Drugs Unlimited is an excellent companion to Daniel Okrent’s Last Call, since both are about the madness of the laws that forbid or restrict mind-altering substances. But Drugs Unlimited shares a flaw and strength with Last Call, too: both books are repetitive, with tons of minute historical detail that feels easy to skip. Unless you wish to become an expert in the subject both are better checked out of libraries than bought.
Drugs Unlimited follows a pattern and cites many, many examples of that pattern: Chemist or enthusiast comes up with a novel drug or drug variation; people try and like it; governments eventually ban it (there are chapters devoted to “LSD in the 1960s, heroin in the 1980s and Ecstasy in the 1980s and 1990s”). The process then repeats, though we’re now in a stage in which it’s difficult for governments to ban or regulate every conceivable substance, leading to an online free-for-all.
Should you wish to enter the free-for-all Drugs Unlimited provides an introduction and useful guidance. Drugs have become more widely available than ever in the last ten years, and perhaps the most interesting thing about their availability has been their lack of impact on society, which continues to function. Nonetheless we get a chronicle of the new drug world: “Widely available and hugely popular, mephedrone was the first mass-market ‘downloadable’ drug, in the sense that it was, uniquely for the mass market, originally only available online.” That I’ve never heard of mephedrone makes me feel uncool.
It’s appropriate that I’m discussing this book on a blog, since Power writes:
Conventional academic research and government-sponsored investigations into attitudes and use patterns are being supplanted in their authority by the unmediated voices of users themselves, as social networks become central to the daily experience of a new generation of drug users.
He doesn’t cite Scott Rosenberg’s Say Everything: How Blogging Began, What It’s Becoming, and Why It Matters but he might as well: one could take out the word “drug” and replace it with “readers” or “listeners” or any number of other verbs. Still, there is a persistent feeling that “the unmediated voices of users” are better informed than the highly mediated voices of the media, or of academics.
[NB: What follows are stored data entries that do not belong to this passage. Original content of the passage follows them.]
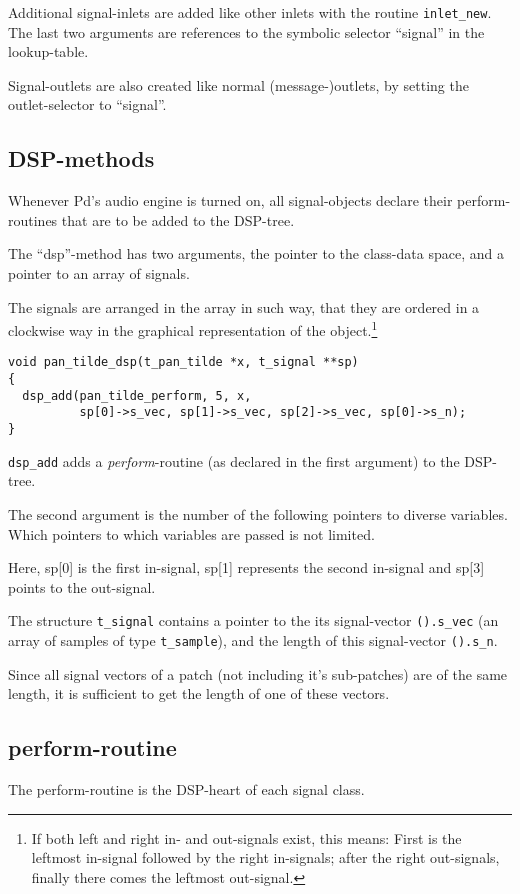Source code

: \documentclass[12pt, a4paper,english,titlepage]{article}
\begin{document}
Additional signal-inlets are added like other inlets with the routine \verb+inlet_new+.
The last two arguments are references to the symbolic selector ``signal''
in the lookup-table.

Signal-outlets are also created like normal (message-)outlets,
by setting the outlet-selector to ``signal''.

\subsection{DSP-methods}
Whenever Pd's audio engine is turned on,
all signal-objects declare their perform-routines that are to be added to the DSP-tree.

The ``dsp''-method has two arguments, the pointer to the class-data space, and 
a pointer to an array of signals.

The signals are arranged in the array in such way,
that they are ordered in a clockwise way in the graphical representation of the
object.\footnote{
If both left and right in- and out-signals exist, this means:
First is the leftmost in-signal followed by the right in-signals;
after the right out-signals, finally there comes the leftmost out-signal.}

\begin{verbatim}
void pan_tilde_dsp(t_pan_tilde *x, t_signal **sp)
{
  dsp_add(pan_tilde_perform, 5, x,
          sp[0]->s_vec, sp[1]->s_vec, sp[2]->s_vec, sp[0]->s_n);
}
\end{verbatim}

\verb+dsp_add+ adds a {\em perform}-routine (as declared in the first argument)
to the DSP-tree.

The second argument is the number of the following pointers to diverse variables.
Which pointers to which variables are passed is not limited.

Here, sp[0] is the first in-signal, sp[1] represents the second in-signal and
sp[3] points to the out-signal.

The structure \verb+t_signal+ contains a pointer to the
its signal-vector \verb+().s_vec+ (an array of samples of type  \verb+t_sample+),
and the length of this signal-vector \verb+().s_n+.

Since all signal vectors of a patch (not including it's sub-patches) are of the same length,
it is sufficient to get the length of one of these vectors.

\subsection{perform-routine}
The perform-routine is the DSP-heart of each signal class.
\end{document}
Drugs Unlimited is also a media critique: “Saunders also detailed [Ecstasy’s] darker, more negative sides in an honest appraisal that was sorely lacking in mainstream coverage.” Or: “My responses to [Ecstasy] and its surrounding culture, and those of everyone I knew, were markedly different from the media’s representation of them.” Or: “hysterical media coverage of the perceive threats of new drugs and corresponding knee-jerk government action seem to be [. . .] guaranteed.”
Power likes drugs: he’s taken them, and he writes sensuously of the way “drugs can send users into bizarre internal spaces, imaginary realms where mind and body are dissociated from each other, and where the only limits to the experience are those of the imagination.” He should perhaps more strongly emphasize the dangers of mixing different drugs, since that along with poorly manufactured drugs is how people die. The extent to which schools, the “responsible” media, and other authority figures systematically lie about drugs is shocking. Although “Most People With Addiction Simply Grow Out of It. Why Is This Widely Denied?” came out after Drugs Unlimited, it would fit into Power’s narrative.
Drugs Unlimited is lightly technical, and you’ll find sentences like these: “PIHKAL reveals in practical detail the chemical synthesis and human dosage of hundreds of psychoactive substances, each of which are in the phenethylamine class.” The book is neither well nor poorly written. It would not surprise me, however, were copies to travel to many unexpected places and inspired many unexpected people. Perhaps you’re one.